» **Exercise prompt**
Print nothing except the lines of the listing below from the line with "image showing moderate" to the line with "image of human", each exactly as written, both ends included.

» **Materials provided**
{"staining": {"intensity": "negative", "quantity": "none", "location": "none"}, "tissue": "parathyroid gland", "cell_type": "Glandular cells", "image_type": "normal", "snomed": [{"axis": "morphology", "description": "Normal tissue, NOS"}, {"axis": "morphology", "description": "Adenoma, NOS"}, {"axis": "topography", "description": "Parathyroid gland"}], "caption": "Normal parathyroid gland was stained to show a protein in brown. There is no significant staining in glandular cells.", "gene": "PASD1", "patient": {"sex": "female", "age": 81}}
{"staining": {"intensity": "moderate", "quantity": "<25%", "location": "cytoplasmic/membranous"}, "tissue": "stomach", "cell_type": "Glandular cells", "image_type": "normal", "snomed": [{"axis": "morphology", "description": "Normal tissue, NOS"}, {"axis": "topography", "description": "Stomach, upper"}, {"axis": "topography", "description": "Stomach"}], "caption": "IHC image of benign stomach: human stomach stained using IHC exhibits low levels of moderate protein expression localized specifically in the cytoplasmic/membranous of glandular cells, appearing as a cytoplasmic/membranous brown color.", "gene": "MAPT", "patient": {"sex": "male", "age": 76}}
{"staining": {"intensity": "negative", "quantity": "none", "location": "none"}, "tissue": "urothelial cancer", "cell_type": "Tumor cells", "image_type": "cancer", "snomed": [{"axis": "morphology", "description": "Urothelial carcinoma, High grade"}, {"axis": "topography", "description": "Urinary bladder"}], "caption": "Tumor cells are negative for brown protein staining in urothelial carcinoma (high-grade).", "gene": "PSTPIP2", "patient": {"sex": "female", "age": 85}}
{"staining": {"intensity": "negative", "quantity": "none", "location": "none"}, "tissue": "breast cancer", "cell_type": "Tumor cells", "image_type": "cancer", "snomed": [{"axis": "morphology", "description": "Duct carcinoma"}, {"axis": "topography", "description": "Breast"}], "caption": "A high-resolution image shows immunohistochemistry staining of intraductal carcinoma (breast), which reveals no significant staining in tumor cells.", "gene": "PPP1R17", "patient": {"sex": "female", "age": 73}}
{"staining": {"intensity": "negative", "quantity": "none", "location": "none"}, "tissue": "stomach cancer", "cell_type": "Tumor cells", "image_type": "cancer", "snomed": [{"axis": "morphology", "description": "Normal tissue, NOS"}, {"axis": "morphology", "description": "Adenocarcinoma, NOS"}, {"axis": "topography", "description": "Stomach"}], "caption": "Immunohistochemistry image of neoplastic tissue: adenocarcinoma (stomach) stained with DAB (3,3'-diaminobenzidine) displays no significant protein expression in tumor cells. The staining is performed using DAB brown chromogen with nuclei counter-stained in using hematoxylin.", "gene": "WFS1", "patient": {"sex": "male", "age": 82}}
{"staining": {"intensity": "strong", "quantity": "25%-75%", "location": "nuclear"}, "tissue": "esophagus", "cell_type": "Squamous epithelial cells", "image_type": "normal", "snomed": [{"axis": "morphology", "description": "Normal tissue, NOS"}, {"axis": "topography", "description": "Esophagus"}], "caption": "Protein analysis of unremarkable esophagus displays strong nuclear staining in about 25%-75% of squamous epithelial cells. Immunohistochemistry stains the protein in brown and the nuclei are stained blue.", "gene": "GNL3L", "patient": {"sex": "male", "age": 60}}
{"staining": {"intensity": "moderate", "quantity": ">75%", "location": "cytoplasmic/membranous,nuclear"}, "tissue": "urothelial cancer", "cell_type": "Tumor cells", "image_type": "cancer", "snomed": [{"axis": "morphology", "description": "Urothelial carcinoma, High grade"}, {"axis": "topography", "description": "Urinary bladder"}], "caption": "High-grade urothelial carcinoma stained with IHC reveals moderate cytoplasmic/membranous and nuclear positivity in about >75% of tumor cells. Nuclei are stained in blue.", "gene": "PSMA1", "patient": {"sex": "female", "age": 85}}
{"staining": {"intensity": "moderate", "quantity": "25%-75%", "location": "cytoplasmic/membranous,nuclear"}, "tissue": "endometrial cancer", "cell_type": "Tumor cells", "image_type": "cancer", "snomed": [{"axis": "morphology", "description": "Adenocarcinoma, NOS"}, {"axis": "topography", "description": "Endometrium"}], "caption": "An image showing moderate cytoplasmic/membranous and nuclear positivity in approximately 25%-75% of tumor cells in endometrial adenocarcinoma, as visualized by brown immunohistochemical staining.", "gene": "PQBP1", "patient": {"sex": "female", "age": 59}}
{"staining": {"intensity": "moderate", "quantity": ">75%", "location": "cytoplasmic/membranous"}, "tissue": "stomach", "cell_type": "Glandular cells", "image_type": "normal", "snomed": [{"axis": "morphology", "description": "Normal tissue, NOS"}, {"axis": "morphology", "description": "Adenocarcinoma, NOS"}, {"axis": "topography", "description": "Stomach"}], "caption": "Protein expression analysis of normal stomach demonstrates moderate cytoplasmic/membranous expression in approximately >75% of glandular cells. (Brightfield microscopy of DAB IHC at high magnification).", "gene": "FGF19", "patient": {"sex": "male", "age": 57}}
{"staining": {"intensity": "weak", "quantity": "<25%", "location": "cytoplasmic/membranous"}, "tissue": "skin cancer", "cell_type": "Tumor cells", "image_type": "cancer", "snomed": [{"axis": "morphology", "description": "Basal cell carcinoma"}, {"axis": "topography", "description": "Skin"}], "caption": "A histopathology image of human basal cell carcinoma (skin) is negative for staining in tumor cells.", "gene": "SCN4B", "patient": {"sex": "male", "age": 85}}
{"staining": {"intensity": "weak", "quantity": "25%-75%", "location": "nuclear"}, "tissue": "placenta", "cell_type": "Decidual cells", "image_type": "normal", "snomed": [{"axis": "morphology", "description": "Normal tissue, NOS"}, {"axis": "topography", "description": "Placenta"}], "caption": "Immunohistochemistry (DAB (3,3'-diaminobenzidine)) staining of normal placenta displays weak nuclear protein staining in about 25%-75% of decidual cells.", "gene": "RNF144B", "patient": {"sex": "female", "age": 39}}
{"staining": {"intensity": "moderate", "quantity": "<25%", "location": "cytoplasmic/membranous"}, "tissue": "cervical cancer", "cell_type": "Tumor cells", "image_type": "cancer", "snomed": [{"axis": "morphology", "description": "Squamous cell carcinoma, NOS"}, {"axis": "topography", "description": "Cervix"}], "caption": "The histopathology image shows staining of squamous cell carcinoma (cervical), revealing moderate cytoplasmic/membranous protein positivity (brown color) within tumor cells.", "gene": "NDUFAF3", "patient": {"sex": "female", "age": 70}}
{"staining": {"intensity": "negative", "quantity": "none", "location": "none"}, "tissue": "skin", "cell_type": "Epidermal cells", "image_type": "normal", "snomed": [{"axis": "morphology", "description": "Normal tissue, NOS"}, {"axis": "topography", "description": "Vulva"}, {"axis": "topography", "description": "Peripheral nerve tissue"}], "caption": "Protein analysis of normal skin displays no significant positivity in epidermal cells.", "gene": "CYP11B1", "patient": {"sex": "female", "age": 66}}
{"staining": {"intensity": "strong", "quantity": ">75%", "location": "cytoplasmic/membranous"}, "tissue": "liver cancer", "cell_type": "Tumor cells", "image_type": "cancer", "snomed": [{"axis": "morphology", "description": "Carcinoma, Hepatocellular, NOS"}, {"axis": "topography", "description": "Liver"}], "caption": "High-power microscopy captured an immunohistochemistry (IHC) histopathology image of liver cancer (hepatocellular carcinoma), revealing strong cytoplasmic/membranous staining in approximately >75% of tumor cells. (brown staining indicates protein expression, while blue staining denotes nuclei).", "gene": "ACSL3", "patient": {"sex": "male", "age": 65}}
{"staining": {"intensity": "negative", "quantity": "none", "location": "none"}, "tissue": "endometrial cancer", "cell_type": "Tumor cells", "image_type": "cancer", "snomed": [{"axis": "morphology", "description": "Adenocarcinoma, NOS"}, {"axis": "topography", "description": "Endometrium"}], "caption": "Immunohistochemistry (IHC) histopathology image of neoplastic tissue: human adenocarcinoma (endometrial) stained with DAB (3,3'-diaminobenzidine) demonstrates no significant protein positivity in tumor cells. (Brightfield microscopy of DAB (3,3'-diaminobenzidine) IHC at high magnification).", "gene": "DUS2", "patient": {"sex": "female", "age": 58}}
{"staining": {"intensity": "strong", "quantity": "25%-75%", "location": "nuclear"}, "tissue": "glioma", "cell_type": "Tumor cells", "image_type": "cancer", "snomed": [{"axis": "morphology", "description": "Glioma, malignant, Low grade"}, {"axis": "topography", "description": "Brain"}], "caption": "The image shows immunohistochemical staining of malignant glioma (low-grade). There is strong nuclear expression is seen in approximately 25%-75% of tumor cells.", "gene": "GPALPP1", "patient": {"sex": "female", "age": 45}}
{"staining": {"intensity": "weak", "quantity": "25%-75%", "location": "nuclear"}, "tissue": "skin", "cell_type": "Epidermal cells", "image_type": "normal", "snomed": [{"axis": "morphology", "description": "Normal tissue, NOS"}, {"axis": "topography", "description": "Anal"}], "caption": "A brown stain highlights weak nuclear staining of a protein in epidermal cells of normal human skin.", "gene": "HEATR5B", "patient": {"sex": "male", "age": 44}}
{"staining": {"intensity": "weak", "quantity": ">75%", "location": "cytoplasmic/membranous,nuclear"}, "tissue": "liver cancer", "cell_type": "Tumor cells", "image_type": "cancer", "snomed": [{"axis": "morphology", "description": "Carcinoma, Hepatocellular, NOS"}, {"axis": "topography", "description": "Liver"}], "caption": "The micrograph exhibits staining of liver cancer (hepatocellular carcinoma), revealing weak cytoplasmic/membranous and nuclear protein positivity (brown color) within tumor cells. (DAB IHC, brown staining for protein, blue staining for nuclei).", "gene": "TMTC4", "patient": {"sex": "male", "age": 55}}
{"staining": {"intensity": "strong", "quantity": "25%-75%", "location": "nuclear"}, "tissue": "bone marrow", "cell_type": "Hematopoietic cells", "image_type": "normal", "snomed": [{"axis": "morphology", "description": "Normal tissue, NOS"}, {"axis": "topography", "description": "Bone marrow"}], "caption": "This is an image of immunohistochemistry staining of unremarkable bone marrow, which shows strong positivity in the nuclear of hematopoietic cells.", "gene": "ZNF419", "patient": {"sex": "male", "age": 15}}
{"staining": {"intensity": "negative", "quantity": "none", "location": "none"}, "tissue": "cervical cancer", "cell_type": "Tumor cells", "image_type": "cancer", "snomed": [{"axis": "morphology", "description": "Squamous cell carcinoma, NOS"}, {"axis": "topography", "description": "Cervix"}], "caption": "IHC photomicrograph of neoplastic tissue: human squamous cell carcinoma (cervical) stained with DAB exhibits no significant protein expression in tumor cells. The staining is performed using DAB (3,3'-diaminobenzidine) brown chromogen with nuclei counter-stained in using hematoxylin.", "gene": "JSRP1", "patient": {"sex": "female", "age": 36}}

» **Exercise output**
{"staining": {"intensity": "moderate", "quantity": "25%-75%", "location": "cytoplasmic/membranous,nuclear"}, "tissue": "endometrial cancer", "cell_type": "Tumor cells", "image_type": "cancer", "snomed": [{"axis": "morphology", "description": "Adenocarcinoma, NOS"}, {"axis": "topography", "description": "Endometrium"}], "caption": "An image showing moderate cytoplasmic/membranous and nuclear positivity in approximately 25%-75% of tumor cells in endometrial adenocarcinoma, as visualized by brown immunohistochemical staining.", "gene": "PQBP1", "patient": {"sex": "female", "age": 59}}
{"staining": {"intensity": "moderate", "quantity": ">75%", "location": "cytoplasmic/membranous"}, "tissue": "stomach", "cell_type": "Glandular cells", "image_type": "normal", "snomed": [{"axis": "morphology", "description": "Normal tissue, NOS"}, {"axis": "morphology", "description": "Adenocarcinoma, NOS"}, {"axis": "topography", "description": "Stomach"}], "caption": "Protein expression analysis of normal stomach demonstrates moderate cytoplasmic/membranous expression in approximately >75% of glandular cells. (Brightfield microscopy of DAB IHC at high magnification).", "gene": "FGF19", "patient": {"sex": "male", "age": 57}}
{"staining": {"intensity": "weak", "quantity": "<25%", "location": "cytoplasmic/membranous"}, "tissue": "skin cancer", "cell_type": "Tumor cells", "image_type": "cancer", "snomed": [{"axis": "morphology", "description": "Basal cell carcinoma"}, {"axis": "topography", "description": "Skin"}], "caption": "A histopathology image of human basal cell carcinoma (skin) is negative for staining in tumor cells.", "gene": "SCN4B", "patient": {"sex": "male", "age": 85}}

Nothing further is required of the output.